The former president offered Carlson a firm handshake and put his left arm on the former television host’s shoulder. Carlson nodded, leaned in and smiled. It wasn’t a bad place to be for a guy who 15 months ago received his pink slip from Fox News, losing the biggest platform in conservative media.
“I guess they thought at Fox they would limit his reach” by cancelling his show, said Roger Stone, the longtime Trump adviser and self-described “great friend” of Carlson, as he cleaved through a gaggle of reporters on the convention grounds. “If anything, they have boosted his reach and his influence 20 times.”
Carlson is having a moment at the RNC. He’s being followed by a documentary crew. He’s expected to give a prime-time speech before the festivities come to an end on Thursday. And to top that off, he gets to celebrate the fact that his friend and fellow nationalistic conservative, Senator J.D. Vance (R-Ohio), got the nod to be Trump’s running mate – an outcome Carlson had been lobbying for privately. (According to a report from The New York Times, Carlson had warned Trump that if a ”neocon” – a Republican with an interventionist foreign policy – were vice president, deep state forces would be more likely to try to assassinate Trump.)
Carlson or Vance “would have been the two people I would have loved to see as VP”, Donald Trump Junior said in a live event hosted by Axios at the Republican National Convention after Vance became the nominee.
Carlson did not elaborate when asked by The Washington Post via text to explain his presence and purpose in Milwaukee this week. Instead, he replied with a 93-word tirade against The Post.
Both Carlson and Vance share an anti-elite ideology (despite their status as elites), with isolationist and populist tendencies that can, at times, seem xenophobic.
Carlson told an audience at a convention event hosted by the Heritage Foundation that he didn’t want to come at first, but was now glad he did.

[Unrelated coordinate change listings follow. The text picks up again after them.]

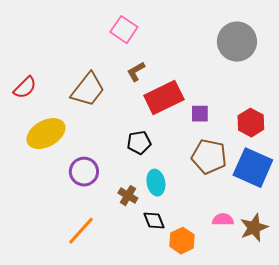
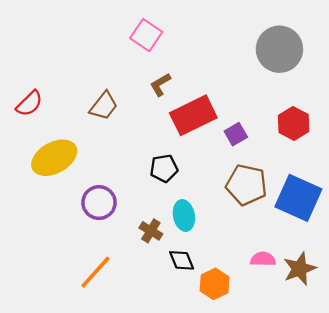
brown trapezoid: (88, 90) -> (104, 106), size x0.7
purple square: (200, 114) -> (236, 134), turned -30
red hexagon: (251, 123) -> (294, 124), moved

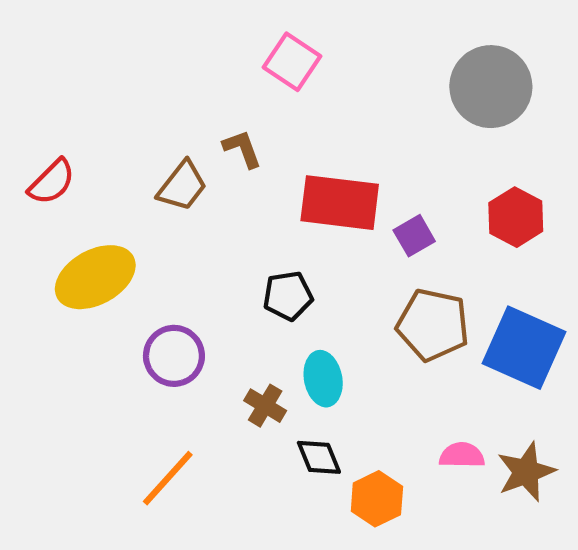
pink square: (146, 35) -> (292, 62), moved
brown L-shape: (160, 85) -> (242, 149), moved, turned 100
red rectangle: (193, 115) -> (340, 203), turned 33

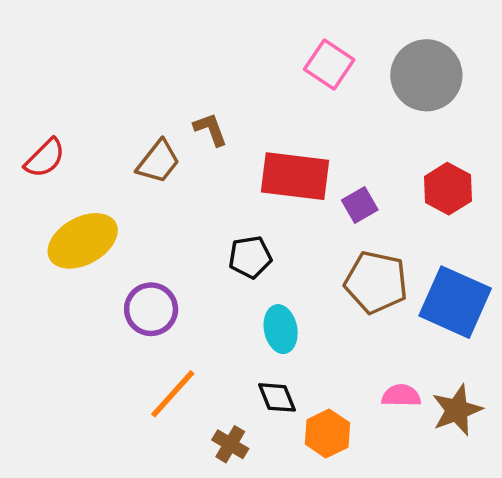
pink square: (292, 62) -> (329, 65), moved
brown cross: (265, 406) -> (230, 444), moved
orange line: (168, 478) -> (173, 394), moved

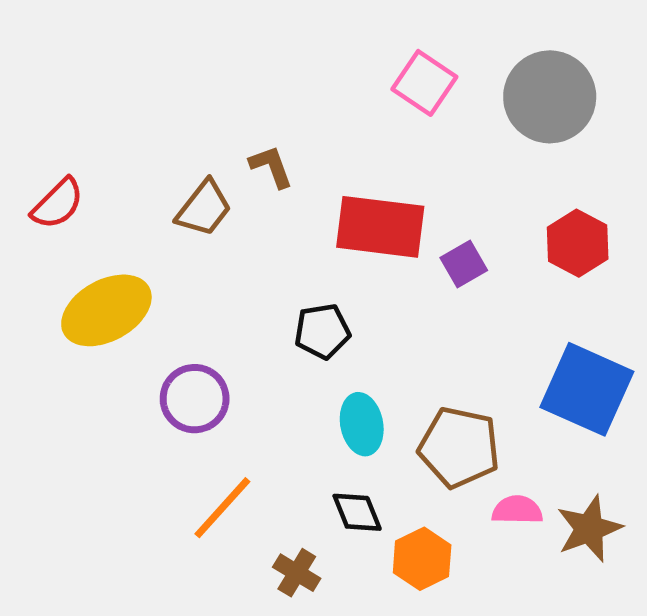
brown pentagon: (376, 282) -> (459, 447), moved

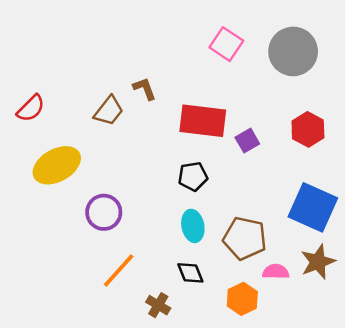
black pentagon: (322, 331) -> (193, 176), moved
brown star: (589, 529) -> (318, 262), moved
orange hexagon: (422, 559) -> (242, 299), moved

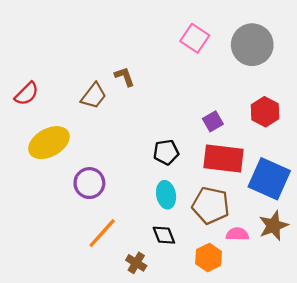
red rectangle: (203, 121) -> (223, 159), moved

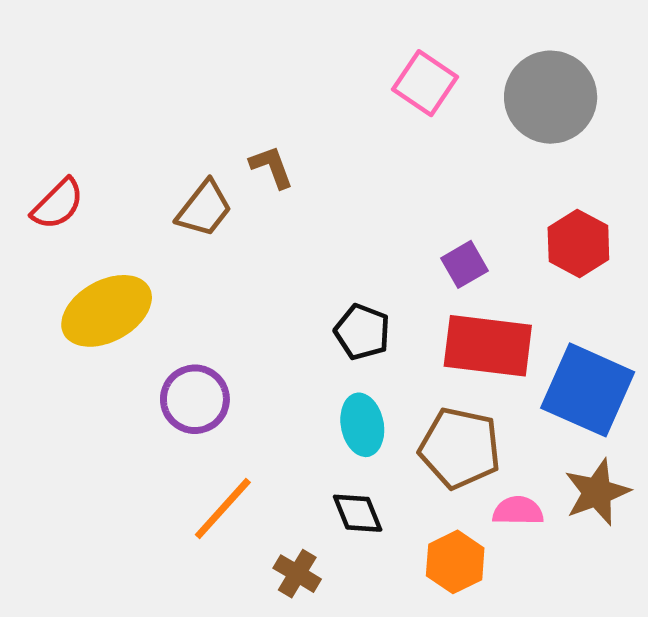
black pentagon: (166, 152) -> (362, 332), turned 30

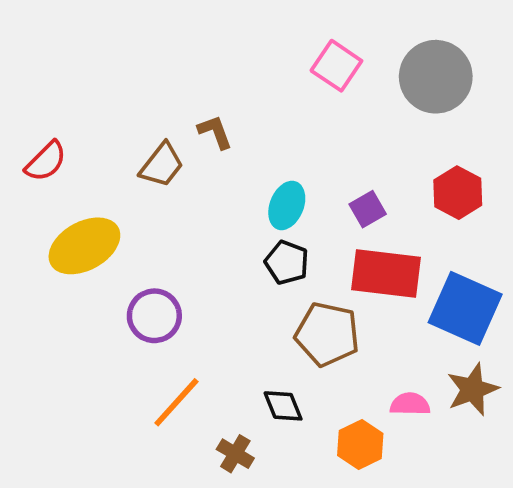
cyan ellipse: (362, 425) -> (287, 205), moved, turned 33
brown pentagon: (460, 448) -> (327, 334), moved

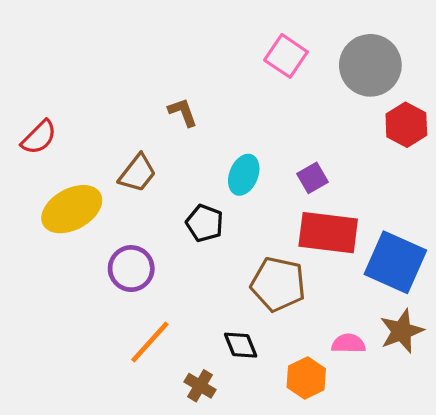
brown trapezoid: (162, 165) -> (137, 173), moved
red hexagon: (458, 193) -> (406, 125), moved
black pentagon: (287, 262) -> (205, 223), moved

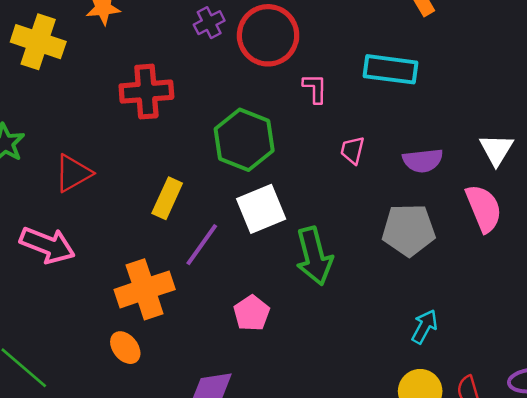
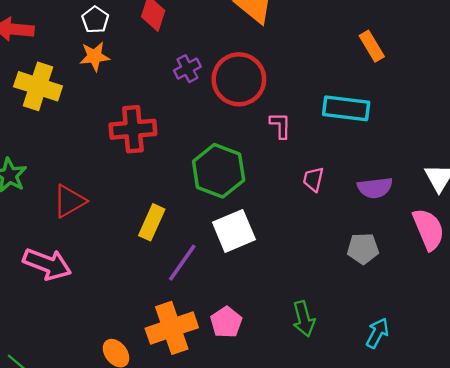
gray pentagon: (409, 230) -> (363, 249), size x0.7
green arrow: (314, 256) -> (304, 319), moved, size x0.7
orange cross: (145, 289) -> (172, 328), moved

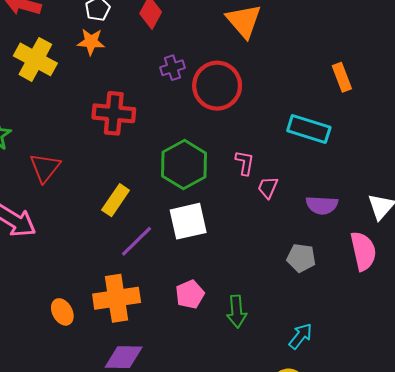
pink L-shape: (280, 125) -> (245, 163), moved
red triangle: (69, 201) -> (45, 168), turned -32
pink pentagon: (226, 322) -> (190, 294), moved

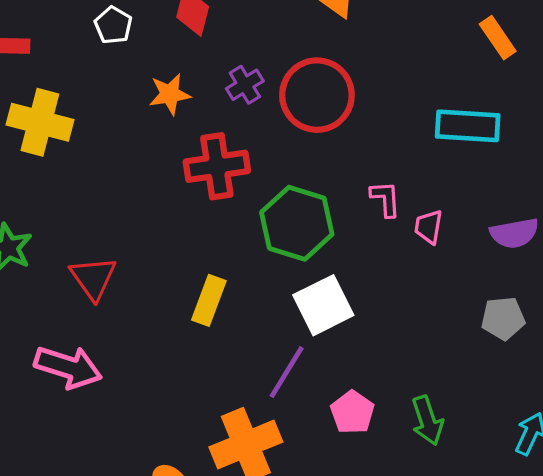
orange star: (91, 42) -> (170, 94), moved
red cross: (114, 113) -> (217, 166), moved
purple line: (136, 241) -> (287, 372), moved

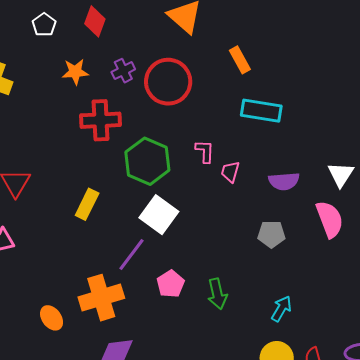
orange rectangle: (498, 38) -> (240, 60), moved
white square: (323, 305) -> (159, 215), turned -33

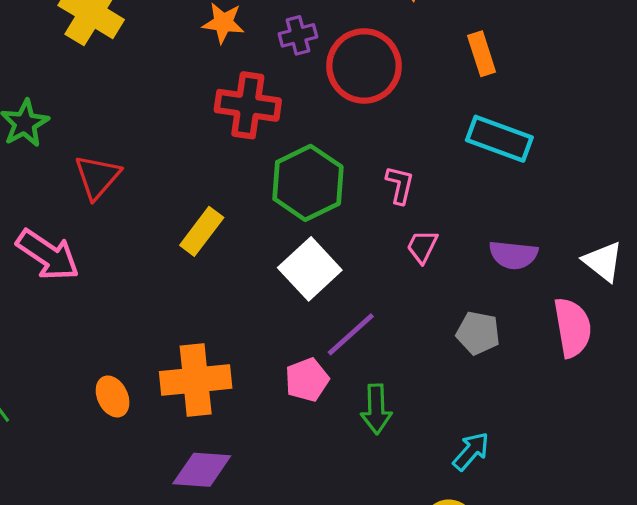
pink trapezoid: (230, 172) -> (422, 247), moved
white triangle: (341, 174) -> (603, 261), turned -36
purple line: (131, 254) -> (351, 334), moved

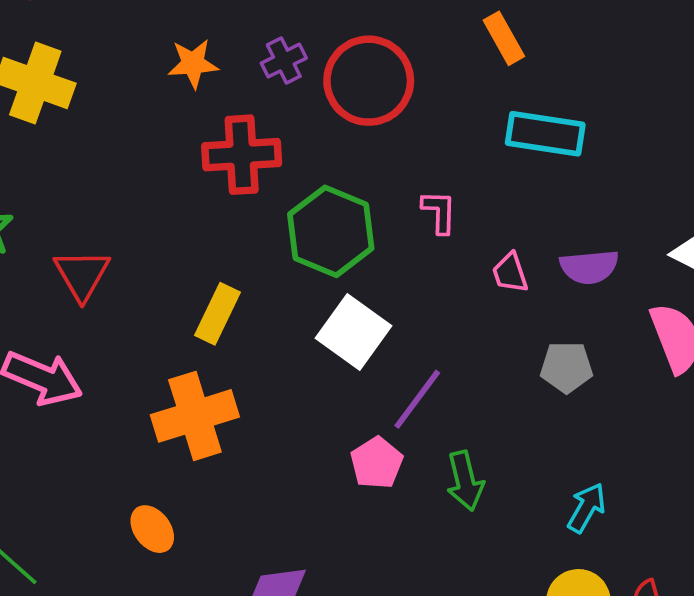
pink trapezoid: (422, 247) -> (510, 273), moved, turned -33
orange cross: (196, 380) -> (195, 416), moved

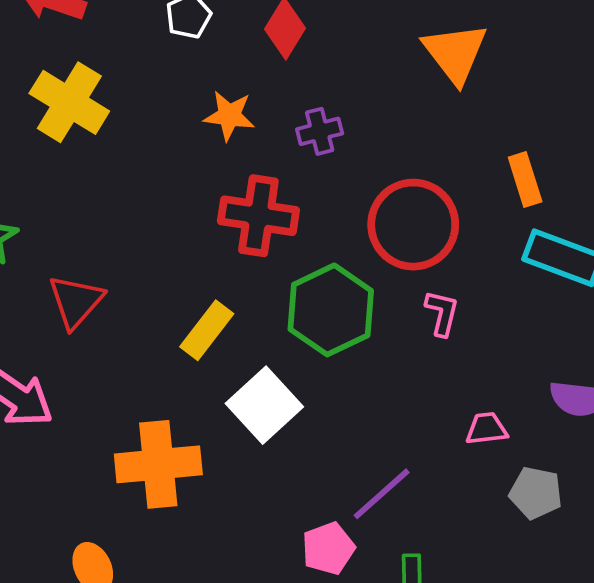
orange rectangle: (504, 38) -> (525, 180), moved
red circle: (369, 81) -> (413, 225), moved
pink trapezoid: (510, 273) -> (486, 429), moved, turned 90
yellow rectangle: (218, 314) -> (207, 330), moved
white square: (353, 332) -> (264, 405), moved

Now, the hesitant attendee seemed to be everywhere. At the Trade Hotel, Carlson was spotted walking past his former boss, Rupert Murdoch, with a smile, according to Jake Sherman of Punchbowl News. There are college-age clones of Carlson, with the same moppy head of hair and khaki pants, drinking free beer at the after-parties. On Tuesday, he followed his buddy Don Junior into the Fox News green room, uninvited by the network but welcomed by at least some of his old colleagues, according to NOTUS.